== Requirement ==
If a line of the records contains the string "APERTURE", copy it out.

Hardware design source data
┌────────

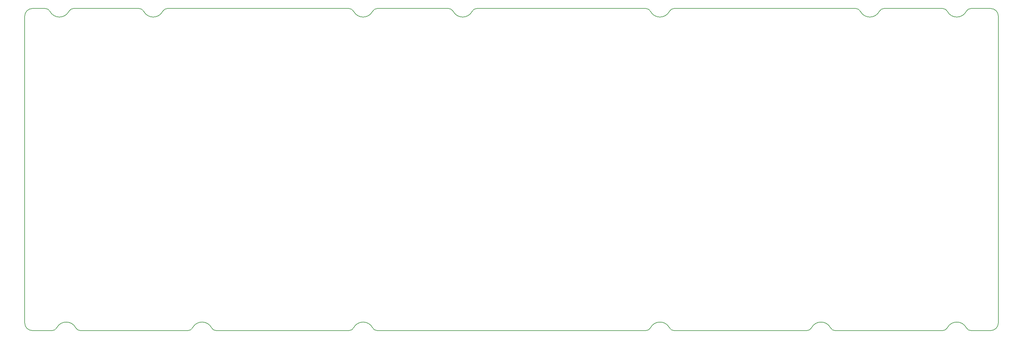
<source format=gbr>
%TF.GenerationSoftware,KiCad,Pcbnew,(5.1.11)-1*%
%TF.CreationDate,2022-08-27T18:46:52+07:00*%
%TF.ProjectId,Eclipse60,45636c69-7073-4653-9630-2e6b69636164,rev?*%
%TF.SameCoordinates,Original*%
%TF.FileFunction,Profile,NP*%
%FSLAX46Y46*%
G04 Gerber Fmt 4.6, Leading zero omitted, Abs format (unit mm)*
G04 Created by KiCad (PCBNEW (5.1.11)-1) date 2022-08-27 18:46:52*
%MOMM*%
%LPD*%
G01*
G04 APERTURE LIST*
%TA.AperFunction,Profile*%
%ADD10C,0.200000*%
%TD*%
G04 APERTURE END LIST*
D10*
X78169426Y-122493545D02*
G75*
G02*
X83755566Y-122493544I2793070J-1456450D01*
G01*
X218972602Y-123299997D02*
G75*
G02*
X217642566Y-122493544I0J1500002D01*
G01*
X85085600Y-123299997D02*
G75*
G02*
X83755566Y-122493544I1J1500001D01*
G01*
X259144426Y-122493543D02*
G75*
G02*
X264730566Y-122493544I2793070J-1456451D01*
G01*
X125256425Y-122493543D02*
G75*
G02*
X123926391Y-123299995I-1330035J693548D01*
G01*
X125256426Y-122493543D02*
G75*
G02*
X130842566Y-122493544I2793070J-1456451D01*
G01*
X212056426Y-122493543D02*
G75*
G02*
X217642566Y-122493544I2793070J-1456451D01*
G01*
X257814391Y-123299995D02*
X218972601Y-123299996D01*
X259144425Y-122493543D02*
G75*
G02*
X257814391Y-123299995I-1330034J693548D01*
G01*
X76839391Y-123299995D02*
X45372601Y-123299996D01*
X37126391Y-123299995D02*
X31349996Y-123299996D01*
X29099996Y-31349996D02*
G75*
G02*
X31349996Y-29099996I2250000J0D01*
G01*
X78169424Y-122493544D02*
G75*
G02*
X76839391Y-123299995I-1330033J693548D01*
G01*
X45372600Y-123299997D02*
G75*
G02*
X44042566Y-122493544I1J1500001D01*
G01*
X210726391Y-123299995D02*
X132172601Y-123299996D01*
X123926391Y-123299995D02*
X85085601Y-123299996D01*
X31349996Y-29099996D02*
X35126890Y-29099996D01*
X29099996Y-121049996D02*
X29099997Y-31349996D01*
X31349996Y-123299996D02*
G75*
G02*
X29099996Y-121049996I0J2250000D01*
G01*
X38456425Y-122493545D02*
G75*
G02*
X37126391Y-123299995I-1330033J693549D01*
G01*
X132172601Y-123299998D02*
G75*
G02*
X130842566Y-122493544I1J1500002D01*
G01*
X212056424Y-122493544D02*
G75*
G02*
X210726391Y-123299995I-1330033J693548D01*
G01*
X38456426Y-122493545D02*
G75*
G02*
X44042566Y-122493544I2793070J-1456450D01*
G01*
X266060602Y-123299997D02*
G75*
G02*
X264730566Y-122493544I0J1500002D01*
G01*
X297527391Y-123299995D02*
X266060601Y-123299996D01*
X298857425Y-122493543D02*
G75*
G02*
X297527391Y-123299995I-1330034J693548D01*
G01*
X42043067Y-29906448D02*
G75*
G02*
X36456925Y-29906447I-2793071J1456451D01*
G01*
X62551889Y-29099996D02*
G75*
G02*
X63881924Y-29906447I1J-1500000D01*
G01*
X43373102Y-29099996D02*
X62551889Y-29099996D01*
X35126890Y-29099996D02*
G75*
G02*
X36456925Y-29906447I1J-1500000D01*
G01*
X42043068Y-29906448D02*
G75*
G02*
X43373102Y-29099996I1330034J-693548D01*
G01*
X297527065Y-29099996D02*
G75*
G02*
X298857100Y-29906447I1J-1500001D01*
G01*
X217643643Y-29906449D02*
G75*
G02*
X212057500Y-29906447I-2793071J1456452D01*
G01*
X130842644Y-29906448D02*
G75*
G02*
X132172678Y-29099996I1330034J-693548D01*
G01*
X132172678Y-29099996D02*
X153039389Y-29099996D01*
X311549996Y-123299995D02*
X305773601Y-123299996D01*
X313799996Y-31349996D02*
X313799996Y-121049996D01*
X217643643Y-29906448D02*
G75*
G02*
X218973677Y-29099996I1330034J-693548D01*
G01*
X130842643Y-29906449D02*
G75*
G02*
X125256500Y-29906447I-2793071J1456452D01*
G01*
X279018067Y-29906448D02*
G75*
G02*
X280348102Y-29099996I1330035J-693549D01*
G01*
X313799995Y-121049996D02*
G75*
G02*
X311549996Y-123299995I-2249999J0D01*
G01*
X311549995Y-29099997D02*
G75*
G02*
X313799996Y-31349996I1J-2250000D01*
G01*
X305773278Y-29099996D02*
X311549996Y-29099997D01*
X304443243Y-29906449D02*
G75*
G02*
X298857100Y-29906447I-2793071J1456452D01*
G01*
X272101890Y-29099997D02*
G75*
G02*
X273431924Y-29906447I1J-1499999D01*
G01*
X70798102Y-29099996D02*
X123926465Y-29099996D01*
X280348102Y-29099996D02*
X297527065Y-29099996D01*
X279018067Y-29906449D02*
G75*
G02*
X273431924Y-29906447I-2793071J1456452D01*
G01*
X218973677Y-29099996D02*
X272101889Y-29099996D01*
X210727466Y-29099997D02*
G75*
G02*
X212057500Y-29906447I1J-1499999D01*
G01*
X159955567Y-29906447D02*
G75*
G02*
X161285678Y-29099996I1330034J-693549D01*
G01*
X69468068Y-29906448D02*
G75*
G02*
X70798102Y-29099996I1330034J-693548D01*
G01*
X153039390Y-29099997D02*
G75*
G02*
X154369424Y-29906447I1J-1499999D01*
G01*
X69468067Y-29906449D02*
G75*
G02*
X63881924Y-29906447I-2793071J1456452D01*
G01*
X161285678Y-29099996D02*
X210727465Y-29099996D01*
X123926466Y-29099997D02*
G75*
G02*
X125256500Y-29906447I1J-1499999D01*
G01*
X304443244Y-29906448D02*
G75*
G02*
X305773278Y-29099996I1330034J-693548D01*
G01*
X159955568Y-29906448D02*
G75*
G02*
X154369424Y-29906447I-2793072J1456451D01*
G01*
X298857426Y-122493543D02*
G75*
G02*
X304443566Y-122493544I2793070J-1456451D01*
G01*
X305773601Y-123299998D02*
G75*
G02*
X304443566Y-122493544I1J1500002D01*
G01*
M02*

</source>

└────────

== Output for this exercise ==
G04 APERTURE LIST*
G04 APERTURE END LIST*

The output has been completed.